6 Sementara itu, partisipasi masyarakat erat kaitannya dengan persepsi masyarakat itu sendiri. Rakhmat (2007) dalam Puspasari (2010) mengemukakan bahwa perilaku seseorang merupakan tindakan yang dipengaruhi persepsi sehingga persepsi bukan saja suatu proses pemahaman tentang tindakan seseorang tetapi juga memahami motif tindakannya. Jika mengacu pada definisi partisipasi menurut Slamet (2003), maka partisipasi merupakan suatu bentuk perilaku. Oleh karena itu, persepsi pesanggem (penggarap tambak) terhadap hutan mangrove perlu dikaji untuk dilihat hubungannya dengan partisipasi pesanggem dalam pengelolaan tambak ramah lingkungan.
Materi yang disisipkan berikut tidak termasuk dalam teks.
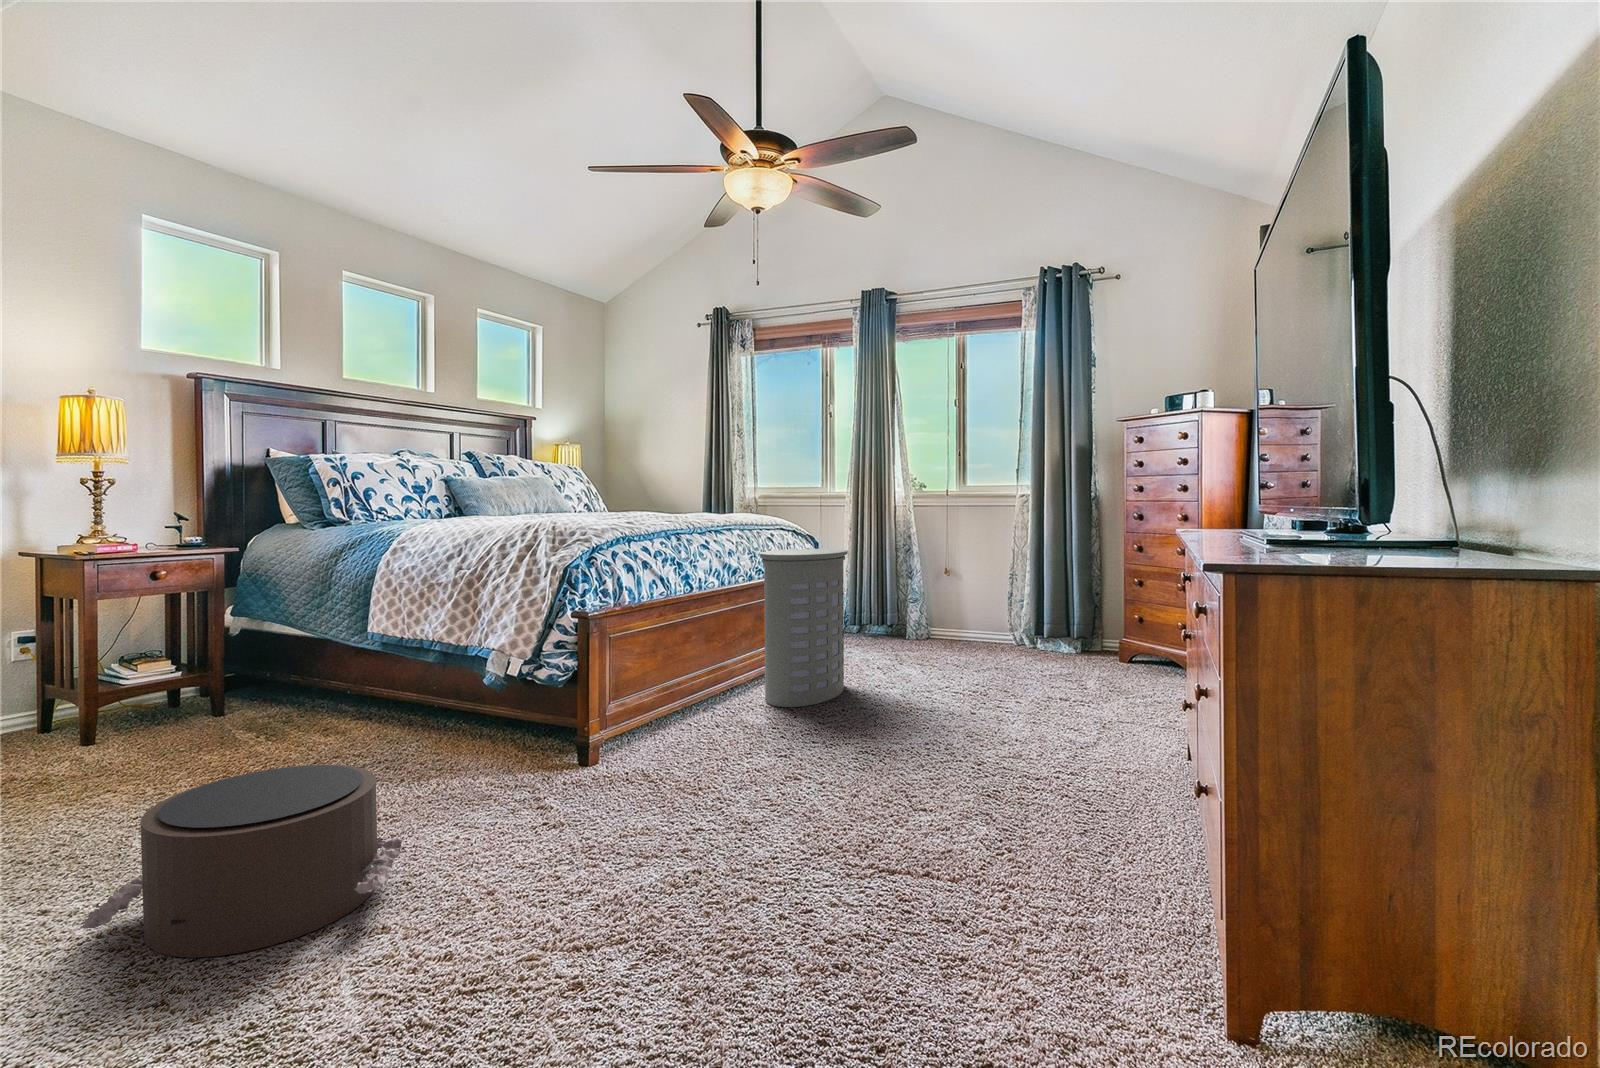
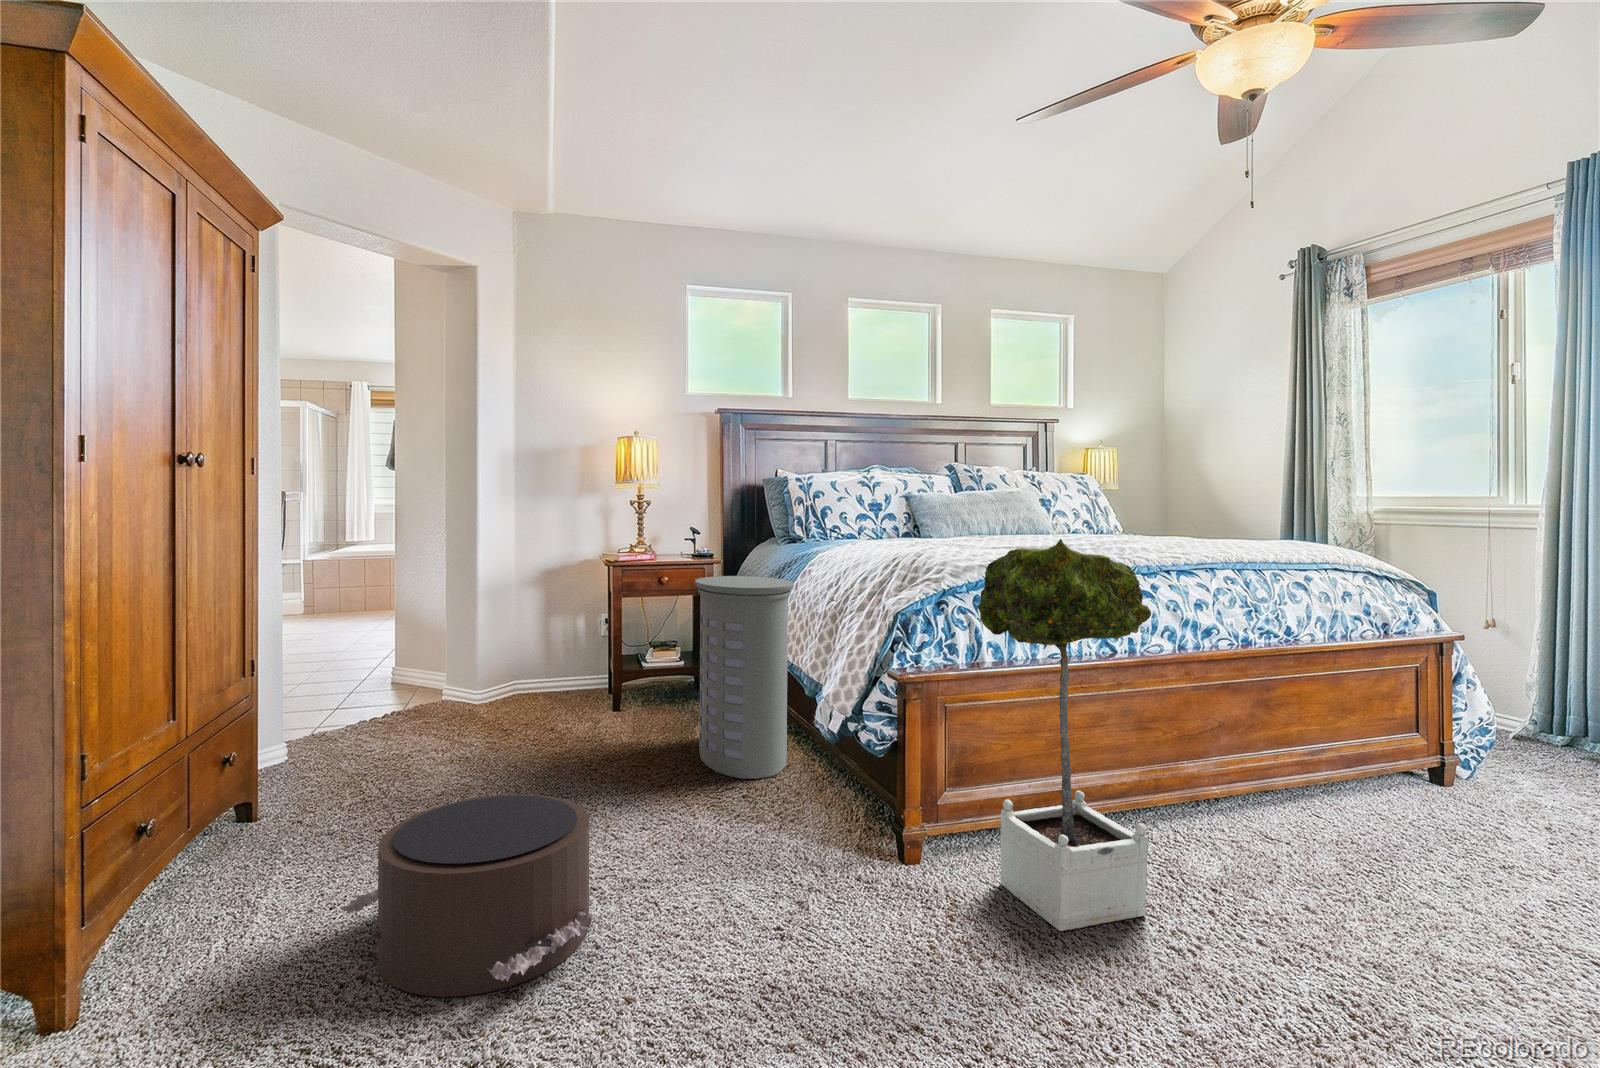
potted tree: none [631,507,739,761] -> present [978,539,1151,931]
laundry hamper: present [760,549,848,707] -> present [695,576,794,779]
Jika persepsi pesanggem mengenai hutan mangrove saja sudah salah maka keikusertaan mereka dalam pengelolaan tambak ramah lingkungan empang-parit diduga juga akan kurang. Hal ini karena tujuan utama dari pengelolaan tambak ramah lingkungan ini adalah menuju suatu tegakan hutan yang berbasis ekosistem, yaitu suatu kondisi hutan yang memiliki manfaat baik secara ekonomi, ekologi, maupun sosial. Tidak hanya mempertimbangkan keuntungan ekonomi saja. 1.2 Perumusan Masalah Berdasarkan latar belakang yang telah dikemukakan sebelumnya, dirumuskan beberapa perumusan masalah, yaitu: (1) Bagaimana persepsi pesanggem mengenai hutan mangrove? (2) Bagaimana partisipasi pesanggem dalam pengelolaan tambak ramah lingkungan model empang-parit? (3) Bagaimana hubungan antara persepsi pesanggem mengenai hutan mangrove dengan partisipasi pesanggem dalam pengelolaan tambak ramah lingkungan model empang-parit? 1.3 Tujuan Penelitian Tujuan penelitian ini ialah: (1) Menganalisis persepsi pesanggem mengenai hutan mangrove. (2) Menganalisis partisipasi pesanggem dalam pengelolaan tambak ramah lingkungan model empang-parit.

7 (3) Menganalisis hubungan persepsi pesanggem mengenai hutan mangrove terhadap partisipasi pesanggem dalam pengelolaan tambak mangrove ramah lingkungan model empang-parit. 1.4 Kegunaan Penelitian Penelitian ini diharapkan dapat memberi manfaat bagi para pembaca maupun peminat studi yang dijadikan topik penulisan untuk menambah informasi sekaligus dapat dijadikan sebagai salah satu bahan bagi penulisan ilmiah terkait dengan persepsi dan partisipasi: (1) Kalangan akademis dapat mengetahui persepsi masyarakat mengenai hutan mangrove, mengetahui partisipasi masyarakat dalam pengelolaan tambak ramah lingkungan model empang-parit, serta mendalami hubungan antara persepsi dengan partisipasi masyarakat. (2) Kalangan masyarakat (khususnya pesanggem) dapat mengetahui sebenarnya bagaimana persepsi umum mereka terhadap hutan mangrove, mengetahui sejauh mana partisipasi mereka dalam pengelolaan tambak ramah lingkungan, serta mengungkapkan masalahmasalah dalam pengelolaan tambak ini sehingga diharapkan menjadi bahan masukan bagi pihak yang berwenang dalam program. (3) Kalangan pemerintahan (khususnya Perum Perhutani) dapat mengetahui sejauh mana partisipasi masyarakat dalam pengelolaan tambak ramah lingkungan dan masalah-masalah di lapangan yang terjadi sehingga pihak pemerintahan dapat memperbaiki program dan meningkatkan partisipasi masyarakat demi keberhasilan pembangunan.